Things to do
#1 Answer these questions about the patch discussion on lockless find_bit functions, one answer per line:
(a) What date and time are given for the reply from Jan Kara?
(b) When does Yury Norov hope to submit the series he is working on?
(c) Which function does Jan Kara say Yury Norov doesn't have yet?
#2 In the patch discussion, revise the passage that begins at the words "I agree that" and stops after "don't have yet).", putting "tree" in place of "branch".

Text provided
:::::
Re: [PATCH 1/2] lib/find: Make functions safe on changing bitmaps

From: Jan Kara
Date: Fri Oct 27 2023 - 05:56:03 EST


On Thu 26-10-23 20:51:22, Yury Norov wrote:
> On Wed, Oct 25, 2023 at 10:18:00AM +0200, Rasmus Villemoes wrote:
> > Yes, users will have to treat results from the find routines carefully
> > if their bitmap may be concurrently modified. They do. Nobody wins if
> > those users are forced to implement their own bitmap routines for their
> > lockless algorithms.
>
> Again, I agree with this point, and I'm trying to address exactly this.
>
> I'm working on a series that introduces lockless find_bit functions
> based on existing FIND_BIT() engine. It's not ready yet, but I hope
> I'll submit it in the next merge window.
>
> https://github.com/norov/linux/commits/find_and_bit

I agree that the find_and_{set|clear}() bit functions are useful and we'll
be able to remove some boilerplate code with them. But also note that you
will need to duplicate practically all of the bitmap API to provide similar
"atomic" functionality - e.g. the sbitmap conversion you have in your
branch has a bug that it drops the 'lock' memory ordering from the bitmap
manipulation. So you need something like find_and_set_bit_lock() (which you
already have) and find_and_set_bit_wrap_lock() (which you don't have yet).
:::::
Data for analysis

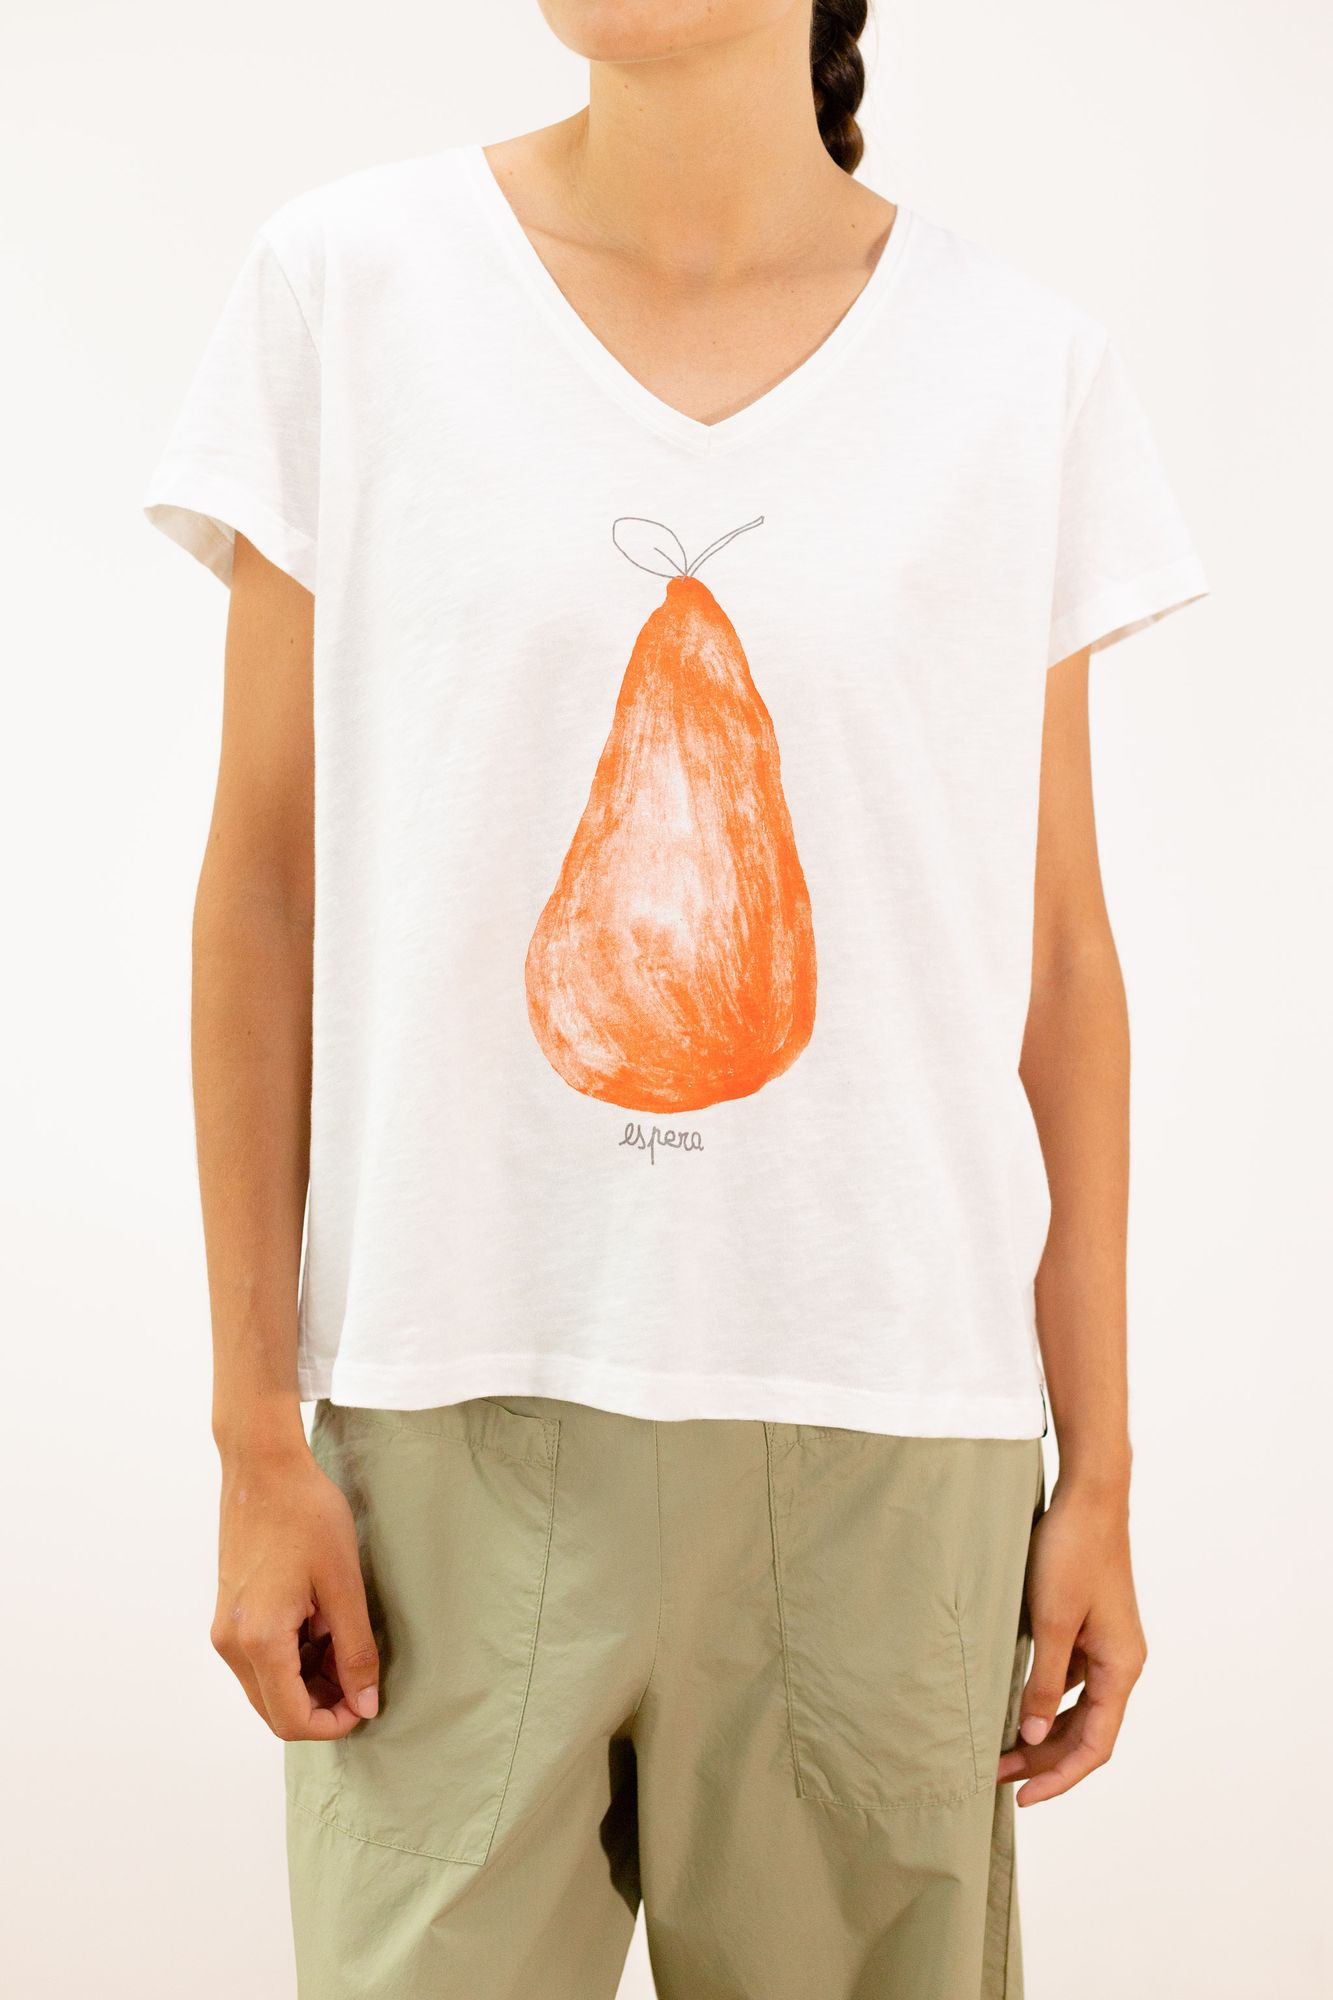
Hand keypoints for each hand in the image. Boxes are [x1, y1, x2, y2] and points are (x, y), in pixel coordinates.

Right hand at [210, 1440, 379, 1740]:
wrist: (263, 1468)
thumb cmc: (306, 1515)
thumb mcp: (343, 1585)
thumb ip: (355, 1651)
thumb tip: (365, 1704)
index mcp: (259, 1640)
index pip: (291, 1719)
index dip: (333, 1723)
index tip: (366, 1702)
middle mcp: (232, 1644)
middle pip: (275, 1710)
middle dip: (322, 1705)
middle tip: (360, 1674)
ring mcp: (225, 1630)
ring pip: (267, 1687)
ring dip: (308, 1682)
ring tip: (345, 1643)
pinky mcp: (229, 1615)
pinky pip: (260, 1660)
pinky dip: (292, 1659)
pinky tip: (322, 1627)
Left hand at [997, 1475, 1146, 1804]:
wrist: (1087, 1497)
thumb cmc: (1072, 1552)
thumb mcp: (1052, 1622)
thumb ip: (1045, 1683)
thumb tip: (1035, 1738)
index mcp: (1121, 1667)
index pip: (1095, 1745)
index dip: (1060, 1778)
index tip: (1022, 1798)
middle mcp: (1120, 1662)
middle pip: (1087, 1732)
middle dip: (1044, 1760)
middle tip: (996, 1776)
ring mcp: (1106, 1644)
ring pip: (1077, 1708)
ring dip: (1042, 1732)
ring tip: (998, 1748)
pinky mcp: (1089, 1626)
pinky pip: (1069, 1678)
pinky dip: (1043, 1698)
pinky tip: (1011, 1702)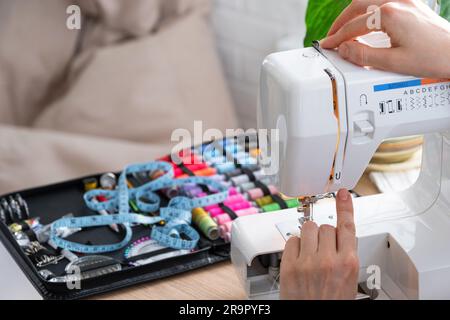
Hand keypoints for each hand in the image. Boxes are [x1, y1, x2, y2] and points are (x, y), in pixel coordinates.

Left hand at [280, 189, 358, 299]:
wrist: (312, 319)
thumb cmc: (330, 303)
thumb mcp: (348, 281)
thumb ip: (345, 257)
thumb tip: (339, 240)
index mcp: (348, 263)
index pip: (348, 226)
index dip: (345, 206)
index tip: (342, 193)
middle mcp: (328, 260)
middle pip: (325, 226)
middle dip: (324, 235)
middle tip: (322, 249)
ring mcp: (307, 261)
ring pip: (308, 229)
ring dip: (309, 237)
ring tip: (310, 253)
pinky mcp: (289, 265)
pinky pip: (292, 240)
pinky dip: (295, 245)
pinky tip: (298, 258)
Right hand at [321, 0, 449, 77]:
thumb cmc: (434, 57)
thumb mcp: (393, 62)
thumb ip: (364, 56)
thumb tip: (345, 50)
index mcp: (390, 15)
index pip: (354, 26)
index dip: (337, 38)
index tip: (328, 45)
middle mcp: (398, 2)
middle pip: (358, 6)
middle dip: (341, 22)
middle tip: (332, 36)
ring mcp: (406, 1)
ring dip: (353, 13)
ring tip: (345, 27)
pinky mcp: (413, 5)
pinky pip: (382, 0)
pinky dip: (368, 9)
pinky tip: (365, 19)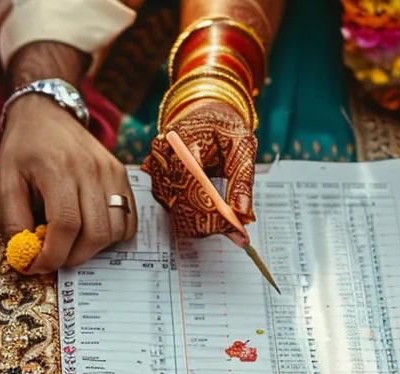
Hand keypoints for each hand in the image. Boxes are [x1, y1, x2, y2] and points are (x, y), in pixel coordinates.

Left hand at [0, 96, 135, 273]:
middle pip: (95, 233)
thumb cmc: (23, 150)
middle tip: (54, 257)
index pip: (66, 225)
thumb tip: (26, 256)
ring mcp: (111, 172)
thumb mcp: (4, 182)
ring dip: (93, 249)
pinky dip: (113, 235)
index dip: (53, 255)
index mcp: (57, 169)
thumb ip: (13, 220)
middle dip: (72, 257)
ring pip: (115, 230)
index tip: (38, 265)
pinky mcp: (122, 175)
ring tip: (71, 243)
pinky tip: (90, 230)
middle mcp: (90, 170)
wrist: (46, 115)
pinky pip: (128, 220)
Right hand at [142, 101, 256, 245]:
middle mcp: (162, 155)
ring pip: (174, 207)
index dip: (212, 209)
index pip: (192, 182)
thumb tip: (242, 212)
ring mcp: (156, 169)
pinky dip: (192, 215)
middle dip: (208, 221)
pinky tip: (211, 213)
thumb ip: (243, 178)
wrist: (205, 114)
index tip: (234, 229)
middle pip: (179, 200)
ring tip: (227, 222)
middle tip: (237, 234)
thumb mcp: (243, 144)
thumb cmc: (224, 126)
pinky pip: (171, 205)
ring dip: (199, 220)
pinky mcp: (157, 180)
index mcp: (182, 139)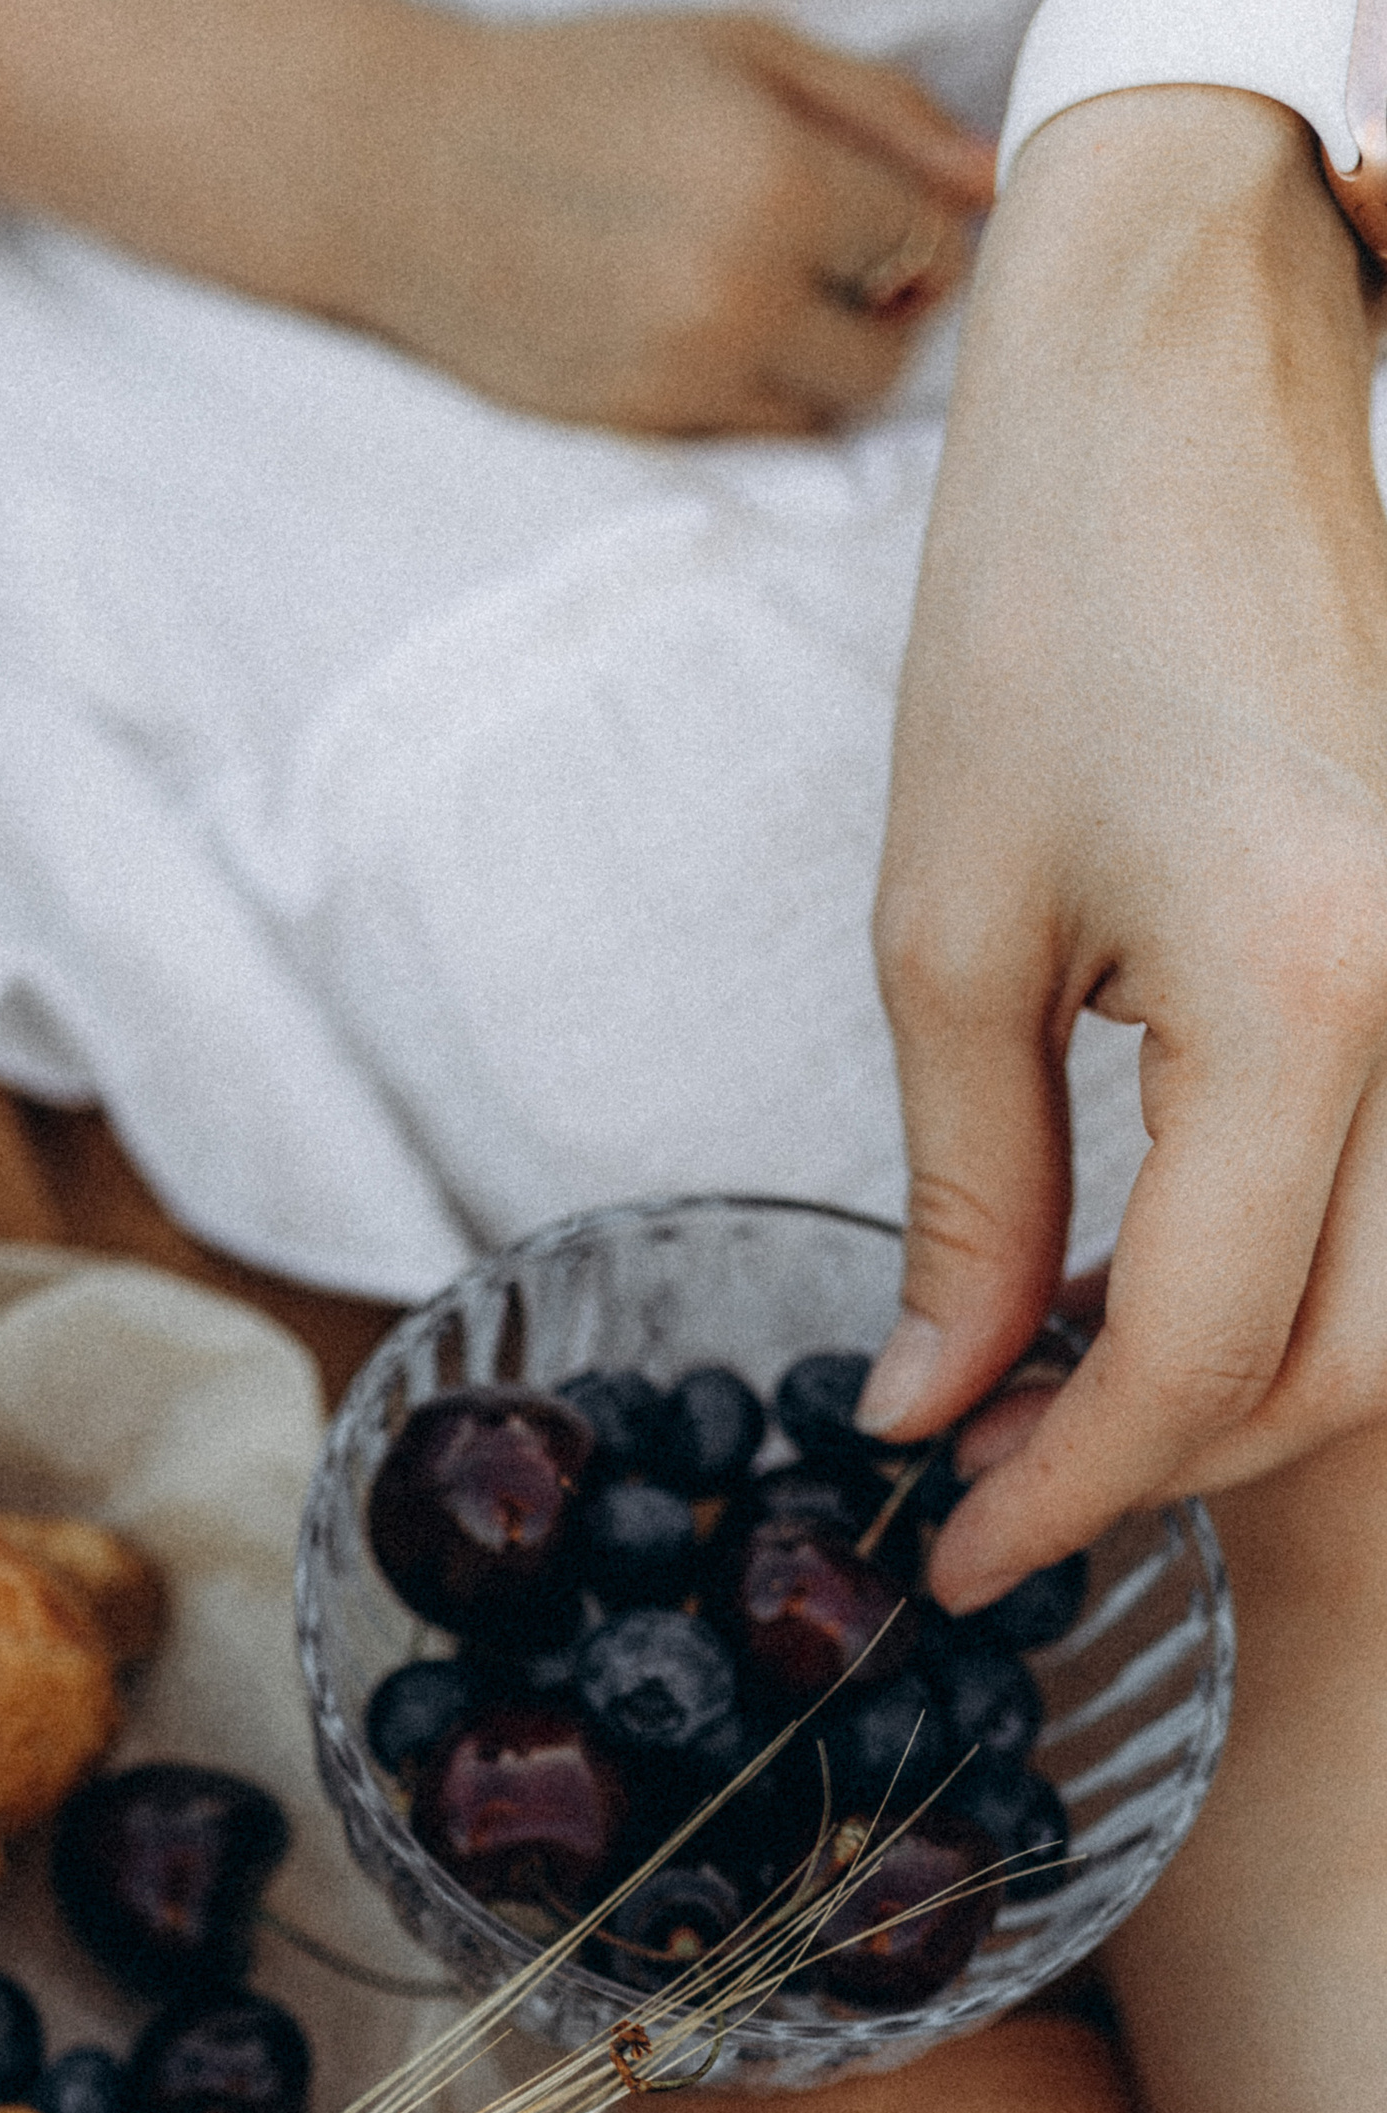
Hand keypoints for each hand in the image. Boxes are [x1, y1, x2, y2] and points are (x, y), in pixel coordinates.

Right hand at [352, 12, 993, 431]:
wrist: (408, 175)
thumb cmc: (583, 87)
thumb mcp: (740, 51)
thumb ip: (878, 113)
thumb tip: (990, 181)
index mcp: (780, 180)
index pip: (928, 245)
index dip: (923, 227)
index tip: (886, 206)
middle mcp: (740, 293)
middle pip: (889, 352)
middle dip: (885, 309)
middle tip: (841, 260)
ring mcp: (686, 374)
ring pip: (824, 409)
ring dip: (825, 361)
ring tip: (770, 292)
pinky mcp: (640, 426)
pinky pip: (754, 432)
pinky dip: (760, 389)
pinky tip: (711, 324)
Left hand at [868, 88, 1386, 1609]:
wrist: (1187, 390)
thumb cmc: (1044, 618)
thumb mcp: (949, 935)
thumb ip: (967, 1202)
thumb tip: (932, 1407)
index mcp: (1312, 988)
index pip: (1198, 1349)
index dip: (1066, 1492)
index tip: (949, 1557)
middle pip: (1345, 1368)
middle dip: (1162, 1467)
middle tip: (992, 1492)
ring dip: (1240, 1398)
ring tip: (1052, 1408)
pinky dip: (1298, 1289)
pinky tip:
:::::
Expected outputs
#1
(a) Fri Oct 27 2023 - 05:56:03 EST
(b) In the next merge window
(c) find_and_set_bit_wrap_lock()

#2
I agree that the find_and_{set|clear}() bit functions are useful and we'll
be able to remove some boilerplate code with them. But also note that you
will need to duplicate practically all of the bitmap API to provide similar
"atomic" functionality - e.g. the sbitmap conversion you have in your
tree has a bug that it drops the 'lock' memory ordering from the bitmap
manipulation. So you need something like find_and_set_bit_lock() (which you
already have) and find_and_set_bit_wrap_lock() (which you don't have yet).